Liputan6.com, Jakarta Studi terbaru menunjukkan bahwa orang yang mengalami obstruktif sleep apnea (OSA) dan tidur kurang dari tujuh jam per malam memiliki risiko kematian yang lebih tinggi daripada mereka yang tidur lebih lama. Gangguan tidur ini menyebabkan otot tenggorokan menjadi rileks dan menghalangi saluran napas bagian atas seseorang, yang pada akhirnya memicu gangguan pernapasan saat tidur.

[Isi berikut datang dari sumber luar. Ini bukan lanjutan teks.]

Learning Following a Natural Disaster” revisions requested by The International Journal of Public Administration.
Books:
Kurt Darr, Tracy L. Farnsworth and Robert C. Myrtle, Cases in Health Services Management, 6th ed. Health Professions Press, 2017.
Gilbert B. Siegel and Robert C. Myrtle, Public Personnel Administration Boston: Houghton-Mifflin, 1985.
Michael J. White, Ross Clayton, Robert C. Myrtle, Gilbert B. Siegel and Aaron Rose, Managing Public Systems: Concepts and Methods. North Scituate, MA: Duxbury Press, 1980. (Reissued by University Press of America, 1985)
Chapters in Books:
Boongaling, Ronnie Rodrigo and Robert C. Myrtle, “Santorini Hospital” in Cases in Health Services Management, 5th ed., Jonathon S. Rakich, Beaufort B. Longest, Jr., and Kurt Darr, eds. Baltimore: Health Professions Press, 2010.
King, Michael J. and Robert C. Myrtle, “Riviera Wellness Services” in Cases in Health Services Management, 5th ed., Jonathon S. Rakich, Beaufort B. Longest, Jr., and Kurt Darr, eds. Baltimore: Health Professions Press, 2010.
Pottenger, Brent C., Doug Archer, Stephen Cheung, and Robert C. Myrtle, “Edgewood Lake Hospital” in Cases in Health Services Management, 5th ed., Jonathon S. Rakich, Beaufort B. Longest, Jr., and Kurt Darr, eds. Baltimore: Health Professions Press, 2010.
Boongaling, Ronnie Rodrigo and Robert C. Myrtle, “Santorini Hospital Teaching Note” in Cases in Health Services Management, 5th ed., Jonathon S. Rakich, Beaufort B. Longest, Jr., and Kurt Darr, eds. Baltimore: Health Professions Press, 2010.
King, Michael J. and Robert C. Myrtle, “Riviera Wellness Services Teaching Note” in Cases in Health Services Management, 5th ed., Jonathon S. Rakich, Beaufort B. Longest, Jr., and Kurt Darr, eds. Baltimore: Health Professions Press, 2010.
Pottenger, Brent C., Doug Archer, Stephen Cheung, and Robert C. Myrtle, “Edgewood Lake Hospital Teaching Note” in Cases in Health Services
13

Berdasarkan hasil penelitian, individu yang menderita apnea tidur obstruktif dan memiliki pola tidur yang tidak memadai juga berpotensi mengalami resistensi insulin, obesitas viseral, dan hipertensi.
Berikut ini penjelasan lengkap mengenai kebiasaan tidur kurang dari 7 jam semalam dan kaitannya dengan risiko kematian, dilansir dari health.com (01/04/2024).
Pengaruh Durasi Tidur Terhadap Risiko Kematian
Menurut penelitian yang dilakukan antara tahun 1995 dan 1998, para peneliti menemukan adanya hubungan yang signifikan antara risiko kematian yang lebih tinggi dengan kebiasaan tidur kurang dari tujuh jam per malam. Namun, mereka juga mencatat bahwa, "penelitian lebih lanjut masih diperlukan untuk menyelidiki dampak kesehatan dari memperpanjang durasi tidur dalam semalam di antara para penderita obstructive sleep apnea (OSA) dan mereka dengan durasi tidur yang pendek." Selama bertahun-tahun, durasi tidur yang pendek selalu dikaitkan dengan risiko kardiovaskular dan kematian yang lebih tinggi.
Advertisement
Mengapa Penderita Sleep Apnea Dapat Mempersingkat Tidur
Para peneliti menyatakan bahwa penyebab dari tingginya risiko kematian pada penderita OSA yang kurang tidur masih belum diketahui. Namun, mereka berspekulasi bahwa ada dua faktor yang mungkin berkontribusi pada hubungan tersebut, yaitu tidur yang terfragmentasi dan seringnya terbangun saat tidur. Ketika OSA kambuh, terjadi penyumbatan pernapasan dan tubuh tidak mendapatkan oksigen. Proses ini menyebabkan otak mengira tubuh sedang mengalami situasi berbahaya dan akhirnya mengaktifkan respons simpatik atau mode stres. Otak akan melakukan segala upaya untuk menjaga pemiliknya tetap hidup, dengan membangunkannya dan membuatnya bernapas normal.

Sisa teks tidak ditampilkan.